[Start of Attachment]
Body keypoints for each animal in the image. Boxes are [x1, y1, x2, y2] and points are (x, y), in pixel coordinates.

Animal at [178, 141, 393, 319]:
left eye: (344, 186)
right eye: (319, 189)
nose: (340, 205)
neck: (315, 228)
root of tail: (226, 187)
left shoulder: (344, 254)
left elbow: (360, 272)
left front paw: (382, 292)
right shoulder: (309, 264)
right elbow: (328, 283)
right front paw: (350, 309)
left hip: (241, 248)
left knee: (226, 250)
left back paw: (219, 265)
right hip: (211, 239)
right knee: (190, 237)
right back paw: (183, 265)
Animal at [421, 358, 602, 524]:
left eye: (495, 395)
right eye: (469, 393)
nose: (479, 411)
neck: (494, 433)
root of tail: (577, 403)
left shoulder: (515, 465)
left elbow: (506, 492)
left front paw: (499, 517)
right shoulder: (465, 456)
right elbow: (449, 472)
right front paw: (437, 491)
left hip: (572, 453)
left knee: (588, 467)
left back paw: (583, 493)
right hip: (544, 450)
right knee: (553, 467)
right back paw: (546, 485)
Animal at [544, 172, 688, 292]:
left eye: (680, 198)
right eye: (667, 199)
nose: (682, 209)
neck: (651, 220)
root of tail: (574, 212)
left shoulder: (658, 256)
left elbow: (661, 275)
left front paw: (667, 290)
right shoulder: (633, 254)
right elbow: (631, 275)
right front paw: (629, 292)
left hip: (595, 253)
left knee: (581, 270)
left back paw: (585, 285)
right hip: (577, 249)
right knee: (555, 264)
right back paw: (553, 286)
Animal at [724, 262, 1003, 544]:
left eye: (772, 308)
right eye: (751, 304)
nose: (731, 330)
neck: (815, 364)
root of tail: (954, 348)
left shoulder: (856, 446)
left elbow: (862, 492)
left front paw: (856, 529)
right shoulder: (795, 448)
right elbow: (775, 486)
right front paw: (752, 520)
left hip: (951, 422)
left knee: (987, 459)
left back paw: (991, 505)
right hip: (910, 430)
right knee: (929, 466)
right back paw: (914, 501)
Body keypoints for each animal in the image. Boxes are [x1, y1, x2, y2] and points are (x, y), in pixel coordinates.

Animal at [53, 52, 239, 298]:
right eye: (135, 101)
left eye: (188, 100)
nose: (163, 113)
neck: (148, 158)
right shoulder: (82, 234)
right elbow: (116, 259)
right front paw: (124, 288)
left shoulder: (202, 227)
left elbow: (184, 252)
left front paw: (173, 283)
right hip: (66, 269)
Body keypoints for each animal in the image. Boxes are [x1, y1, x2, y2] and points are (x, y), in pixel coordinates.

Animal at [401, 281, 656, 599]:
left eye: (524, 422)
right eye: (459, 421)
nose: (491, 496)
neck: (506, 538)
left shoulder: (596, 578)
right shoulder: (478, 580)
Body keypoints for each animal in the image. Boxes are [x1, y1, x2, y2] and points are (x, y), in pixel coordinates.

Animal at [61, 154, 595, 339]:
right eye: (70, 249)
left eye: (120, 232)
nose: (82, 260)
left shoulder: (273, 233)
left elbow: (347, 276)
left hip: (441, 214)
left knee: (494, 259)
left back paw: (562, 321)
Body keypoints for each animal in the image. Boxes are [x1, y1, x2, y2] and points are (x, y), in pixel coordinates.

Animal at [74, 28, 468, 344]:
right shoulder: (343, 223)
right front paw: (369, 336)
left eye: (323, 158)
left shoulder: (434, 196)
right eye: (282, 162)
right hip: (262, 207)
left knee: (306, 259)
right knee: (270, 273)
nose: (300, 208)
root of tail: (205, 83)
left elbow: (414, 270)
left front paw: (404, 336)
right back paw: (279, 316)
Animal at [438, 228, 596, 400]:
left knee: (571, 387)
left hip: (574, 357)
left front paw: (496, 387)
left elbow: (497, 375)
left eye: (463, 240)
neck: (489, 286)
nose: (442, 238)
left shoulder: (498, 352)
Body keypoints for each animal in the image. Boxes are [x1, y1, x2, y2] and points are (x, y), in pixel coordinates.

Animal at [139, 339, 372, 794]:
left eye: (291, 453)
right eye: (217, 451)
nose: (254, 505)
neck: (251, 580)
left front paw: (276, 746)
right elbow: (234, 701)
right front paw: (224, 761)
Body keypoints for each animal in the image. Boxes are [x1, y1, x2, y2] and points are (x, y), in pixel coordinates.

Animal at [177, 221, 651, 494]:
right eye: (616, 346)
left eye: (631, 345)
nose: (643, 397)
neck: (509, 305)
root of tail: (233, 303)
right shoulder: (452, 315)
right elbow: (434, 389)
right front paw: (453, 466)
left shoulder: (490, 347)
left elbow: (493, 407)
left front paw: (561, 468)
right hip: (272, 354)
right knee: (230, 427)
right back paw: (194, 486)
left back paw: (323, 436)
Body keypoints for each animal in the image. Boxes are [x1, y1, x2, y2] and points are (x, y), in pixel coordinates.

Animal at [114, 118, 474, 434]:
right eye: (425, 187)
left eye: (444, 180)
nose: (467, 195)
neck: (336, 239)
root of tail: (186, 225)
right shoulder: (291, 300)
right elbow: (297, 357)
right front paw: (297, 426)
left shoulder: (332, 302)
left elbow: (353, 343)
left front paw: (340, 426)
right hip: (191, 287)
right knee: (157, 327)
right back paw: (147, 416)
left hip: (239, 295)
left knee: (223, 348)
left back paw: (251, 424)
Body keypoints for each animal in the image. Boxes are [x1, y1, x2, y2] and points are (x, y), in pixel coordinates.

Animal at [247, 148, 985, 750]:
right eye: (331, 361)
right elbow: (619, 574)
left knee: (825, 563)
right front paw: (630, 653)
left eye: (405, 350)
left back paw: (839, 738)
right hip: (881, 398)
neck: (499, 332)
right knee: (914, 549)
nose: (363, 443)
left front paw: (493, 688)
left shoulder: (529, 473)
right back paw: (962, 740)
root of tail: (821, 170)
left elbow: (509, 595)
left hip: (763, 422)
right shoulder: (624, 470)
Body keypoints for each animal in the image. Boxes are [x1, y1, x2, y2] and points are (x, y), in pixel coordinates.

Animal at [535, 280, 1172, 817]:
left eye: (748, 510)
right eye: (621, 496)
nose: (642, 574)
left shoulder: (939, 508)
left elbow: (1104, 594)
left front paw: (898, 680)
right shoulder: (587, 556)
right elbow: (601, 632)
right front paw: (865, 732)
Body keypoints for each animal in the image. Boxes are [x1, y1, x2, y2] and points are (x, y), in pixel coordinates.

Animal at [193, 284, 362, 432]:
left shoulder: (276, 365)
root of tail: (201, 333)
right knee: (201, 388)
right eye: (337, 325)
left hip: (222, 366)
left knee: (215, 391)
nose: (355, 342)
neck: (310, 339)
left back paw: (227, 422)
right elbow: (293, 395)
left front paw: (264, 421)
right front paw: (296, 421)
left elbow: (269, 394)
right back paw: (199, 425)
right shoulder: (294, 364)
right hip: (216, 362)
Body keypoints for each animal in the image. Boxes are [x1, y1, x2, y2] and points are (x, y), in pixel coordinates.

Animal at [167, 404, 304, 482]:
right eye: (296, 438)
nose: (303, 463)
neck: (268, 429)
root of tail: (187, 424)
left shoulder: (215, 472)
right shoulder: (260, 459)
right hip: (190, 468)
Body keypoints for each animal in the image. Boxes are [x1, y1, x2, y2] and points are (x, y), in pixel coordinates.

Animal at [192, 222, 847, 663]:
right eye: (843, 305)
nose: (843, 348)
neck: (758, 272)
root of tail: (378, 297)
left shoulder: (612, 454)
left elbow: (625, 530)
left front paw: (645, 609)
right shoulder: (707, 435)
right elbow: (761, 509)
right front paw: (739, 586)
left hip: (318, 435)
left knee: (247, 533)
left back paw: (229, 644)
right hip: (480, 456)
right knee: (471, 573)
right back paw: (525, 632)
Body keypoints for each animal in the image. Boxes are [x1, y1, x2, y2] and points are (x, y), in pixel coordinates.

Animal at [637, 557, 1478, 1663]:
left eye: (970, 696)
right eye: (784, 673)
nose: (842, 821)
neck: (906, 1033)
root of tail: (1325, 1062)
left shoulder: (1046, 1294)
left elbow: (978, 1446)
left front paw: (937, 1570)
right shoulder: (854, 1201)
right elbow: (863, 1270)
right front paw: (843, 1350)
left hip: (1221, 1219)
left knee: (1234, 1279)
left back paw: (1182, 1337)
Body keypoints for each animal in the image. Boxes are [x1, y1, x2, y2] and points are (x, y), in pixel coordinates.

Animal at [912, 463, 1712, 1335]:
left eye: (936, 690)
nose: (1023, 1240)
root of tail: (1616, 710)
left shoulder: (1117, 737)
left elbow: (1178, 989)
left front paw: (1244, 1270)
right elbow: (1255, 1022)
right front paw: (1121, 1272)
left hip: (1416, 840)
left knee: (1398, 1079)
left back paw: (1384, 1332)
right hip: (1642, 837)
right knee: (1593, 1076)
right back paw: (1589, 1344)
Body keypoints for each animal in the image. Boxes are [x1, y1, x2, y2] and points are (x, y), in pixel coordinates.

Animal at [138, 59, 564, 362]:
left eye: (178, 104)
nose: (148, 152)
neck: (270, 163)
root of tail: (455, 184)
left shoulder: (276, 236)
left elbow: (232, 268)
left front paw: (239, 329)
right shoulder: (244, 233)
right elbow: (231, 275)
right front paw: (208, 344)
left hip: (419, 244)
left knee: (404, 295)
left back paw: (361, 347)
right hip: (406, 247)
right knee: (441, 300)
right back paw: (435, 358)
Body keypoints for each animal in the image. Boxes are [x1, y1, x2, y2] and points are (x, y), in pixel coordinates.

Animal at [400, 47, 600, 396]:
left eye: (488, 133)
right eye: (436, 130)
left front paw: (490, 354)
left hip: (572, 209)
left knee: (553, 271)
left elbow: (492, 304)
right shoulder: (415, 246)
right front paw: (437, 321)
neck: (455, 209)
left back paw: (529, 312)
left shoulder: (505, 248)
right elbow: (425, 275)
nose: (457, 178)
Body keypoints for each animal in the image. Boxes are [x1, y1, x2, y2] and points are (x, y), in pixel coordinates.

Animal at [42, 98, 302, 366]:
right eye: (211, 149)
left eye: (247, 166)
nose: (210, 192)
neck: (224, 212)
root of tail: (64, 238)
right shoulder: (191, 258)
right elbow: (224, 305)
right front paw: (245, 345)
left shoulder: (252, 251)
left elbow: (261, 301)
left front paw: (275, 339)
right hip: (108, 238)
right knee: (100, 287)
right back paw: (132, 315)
[End of Attachment]
Using the entries above, output exactly the lines between the line holding "neck: (336, 239)" and the line holding "left back paw: (251, 424)", end lines included, and nothing more.

neck: (336, 239)
root of tail: (186, 225)
right shoulder: (291, 300)
right elbow: (297, 357)
right front paw: (297, 426)
left shoulder: (332, 302)
left elbow: (353, 343)
left front paw: (340, 426)
right hip: (191, 287)
right knee: (157, 327)
right back paw: (147, 416)
left hip: (239, 295)
left knee: (223, 348)
left back paw: (251, 424)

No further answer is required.